Both Worldwide Global and Million Victories raised money this week, with the French Million Victories announcing a whopping $40M raise (in this economy!). Its title, Million Lords, was a highly innovative attempt at modernizing many 4x mechanics by removing base building entirely and centering the game around combat. It’s also a great exercise on how system design ultimately shapes player behavior.

In this case, the primary way to become more powerful was to level up, which required XP, which required combat. Other mechanics, like world map bounties, kept the bloodbath going. Another combat-focused mechanic was the ability to respond to enemy marches with a reinforcement that could only be deployed in the window of the march. The game explored strong (but now standard) 4x price points with content that other games are still hesitant to try, such as ALL Legendary Gold and Army items at $700+ points (web store).

Provided data>
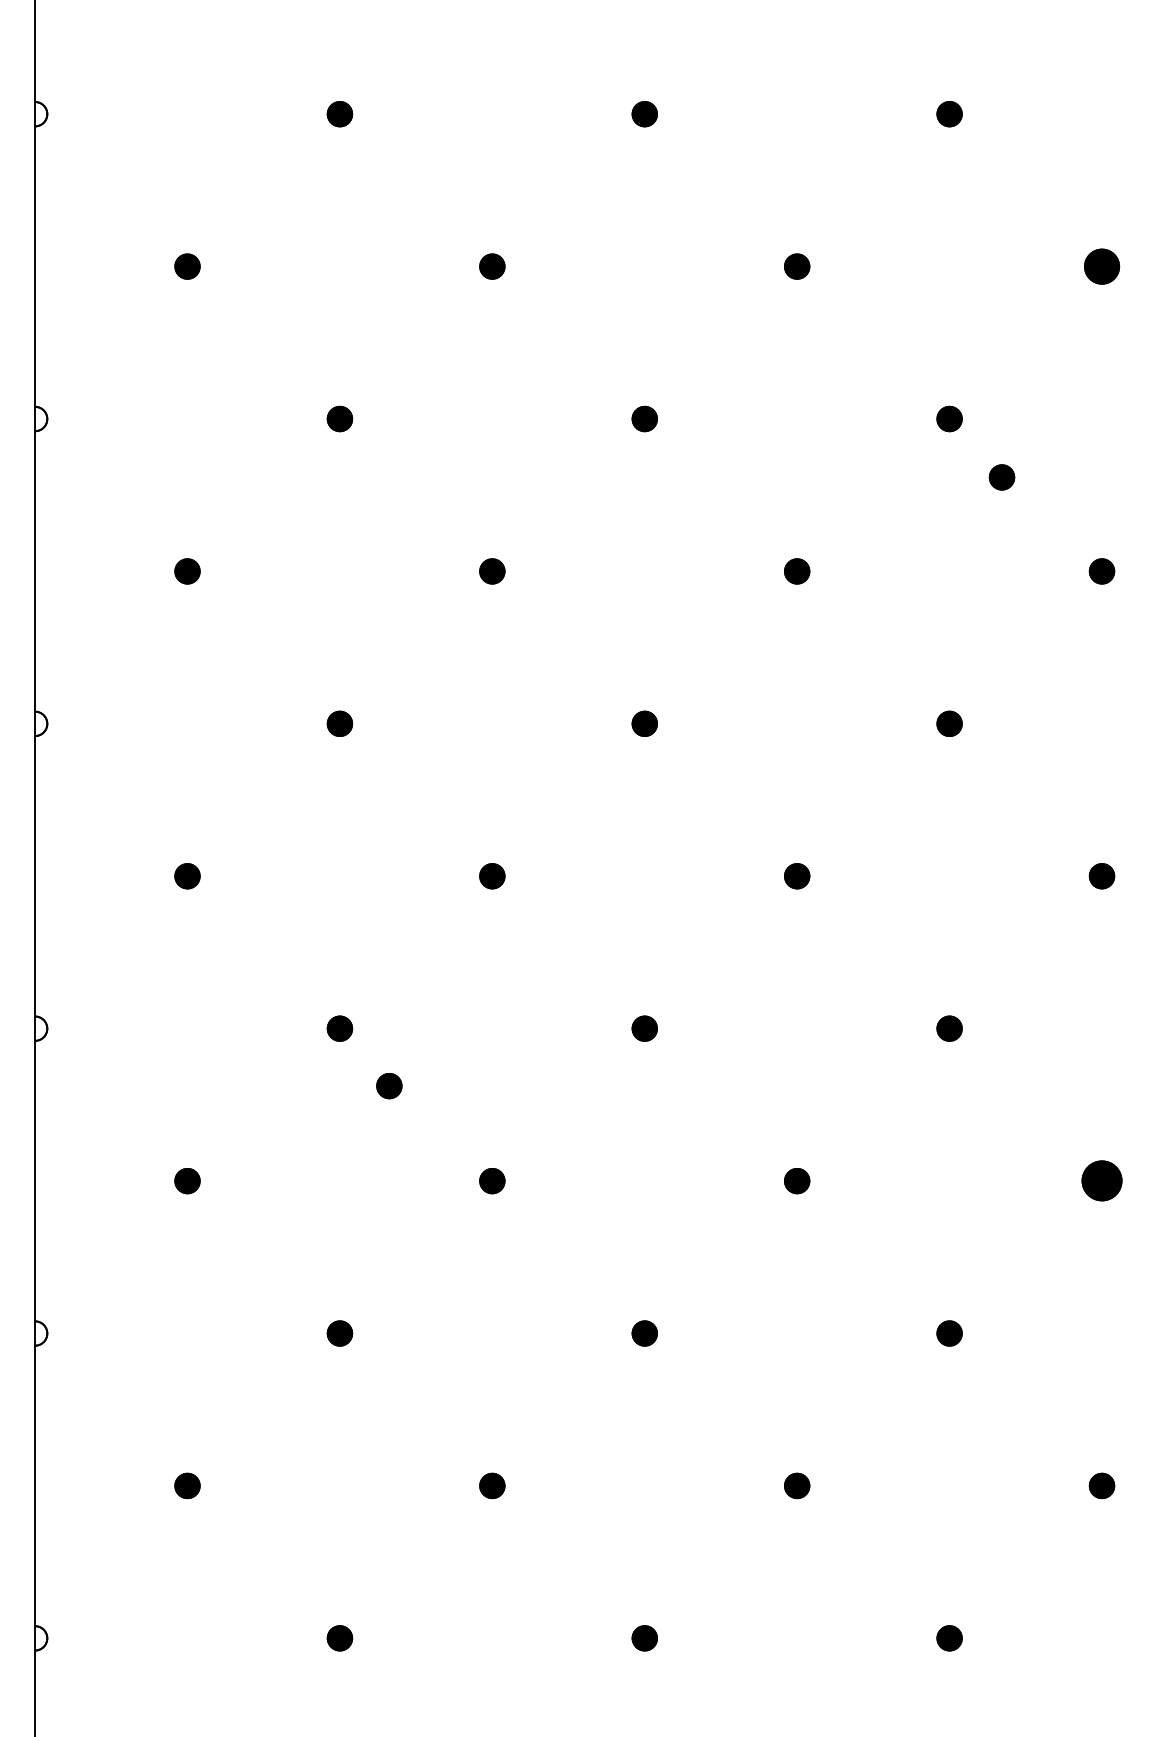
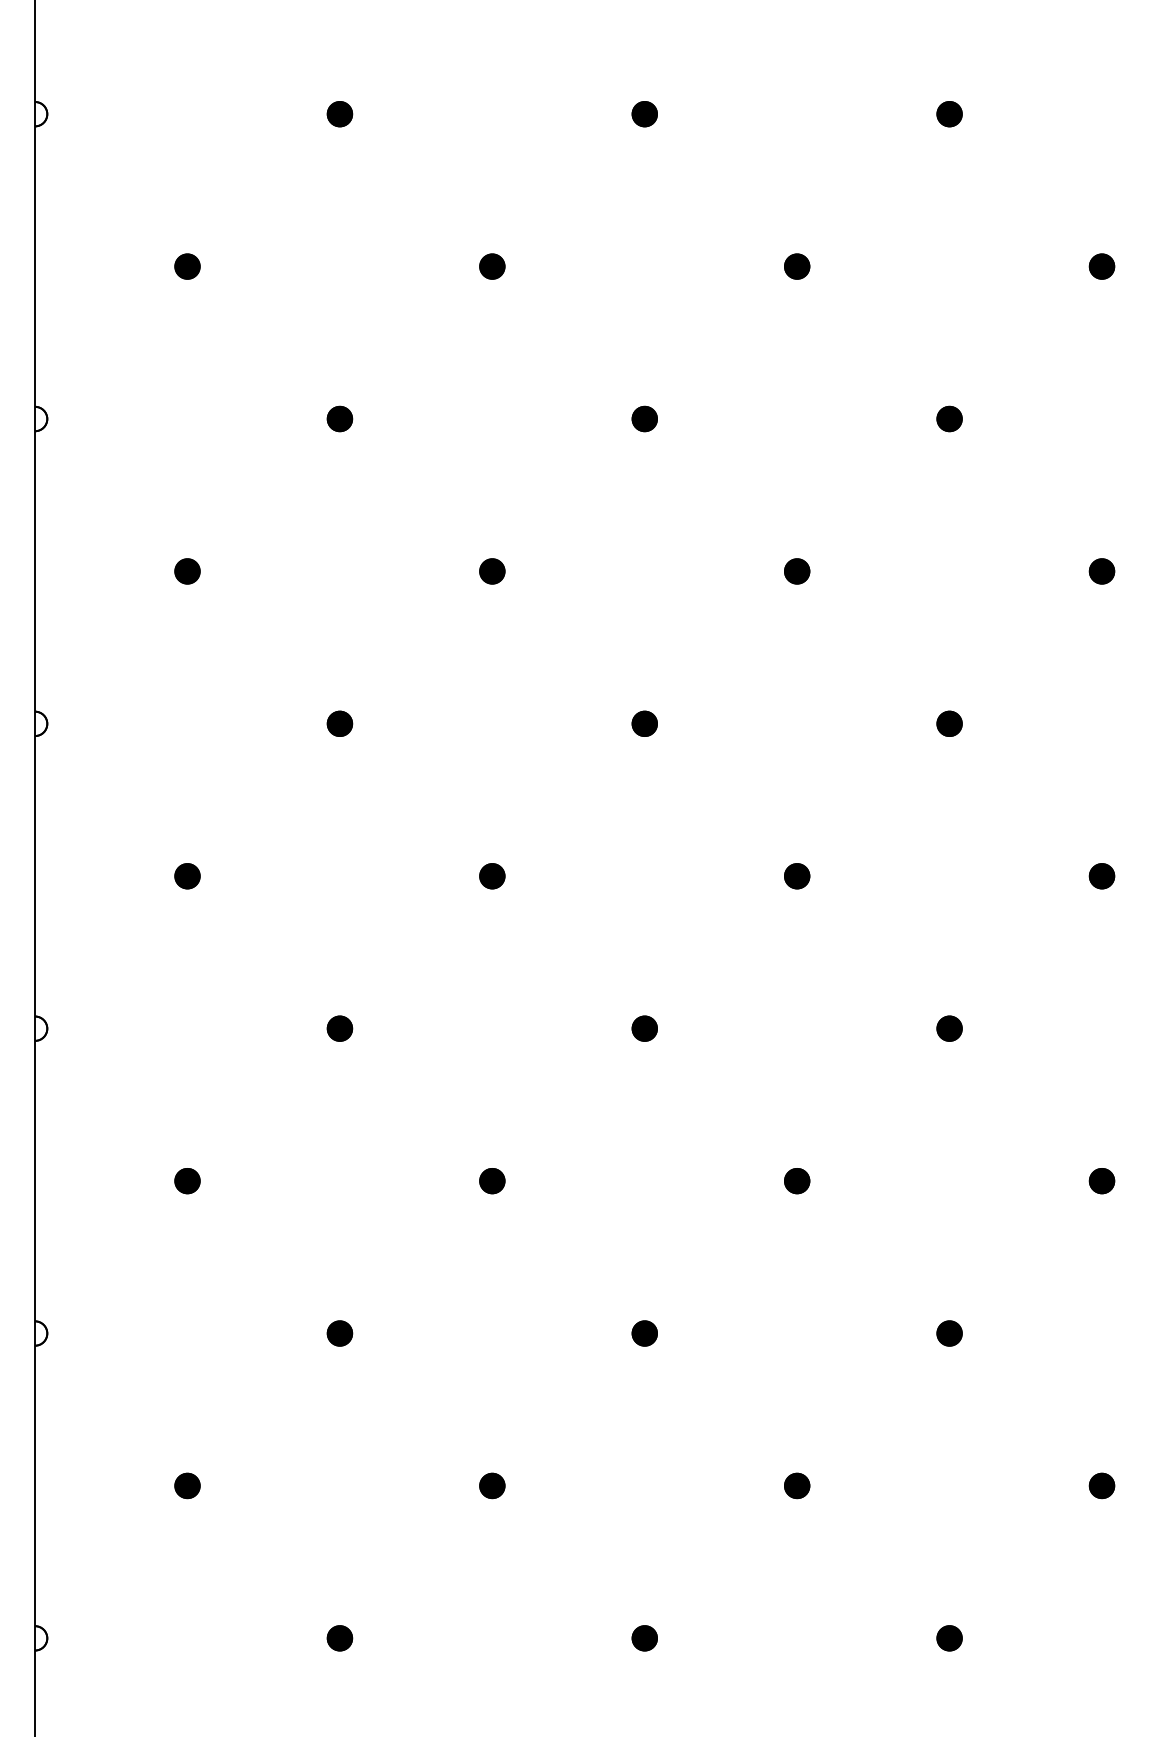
part at (1102, 266) size: 37x37 px -> 28x27 px
part at (1001, 477): present -> none
part at (389, 1086): present -> none
part at (1101, 1180) size: 42x42 px -> 28x27 px
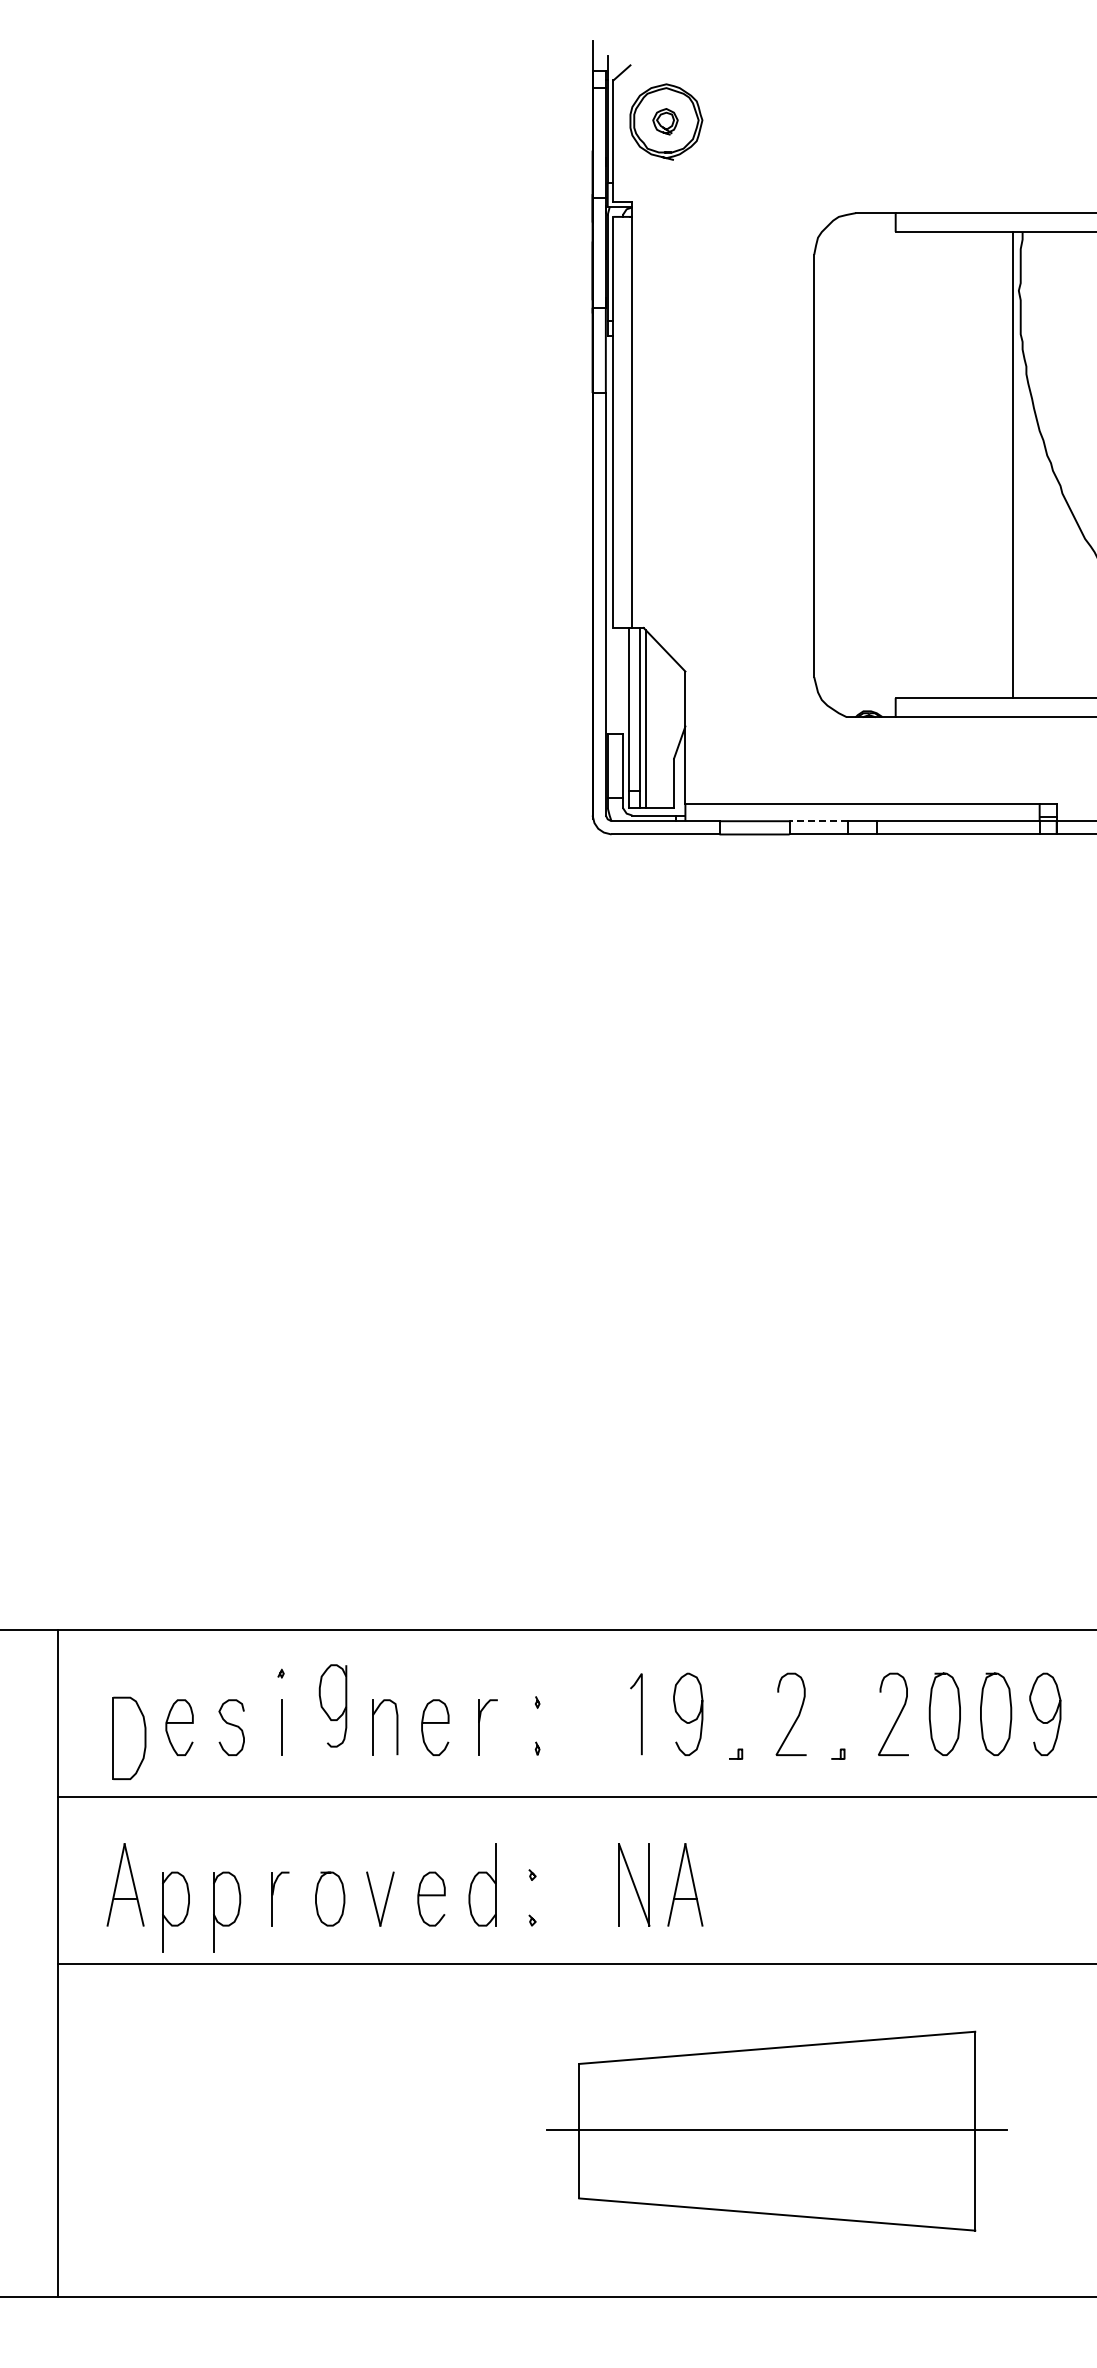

Exercises to complete>
[A] In the Million Lords passage, what was the primary way for a player to become more powerful?
[B] Extend the Million Lords passage from the point where it stops.
The listing can be left aside.

Answers by task>
[A] Leveling up, which required XP that came from combat.

[B]
For its part, Kingdom Maker, which was published by Scopely and developed by Global Worldwide, reintroduced sex into 4X (also some humor). Why can’t you create dynasties? It was a fascinating game thesis that lent itself to a literal game title.

However, the mobile market runs on highly observable and reactive margins. With marketing now consuming 50% of budgets, the gains from optimization are literally halved, while surprisingly, content innovation is also less. Both of these games had some fascinating ideas, but ultimately, if you don’t have a way to connect that to genre economics, it’s hard to scale.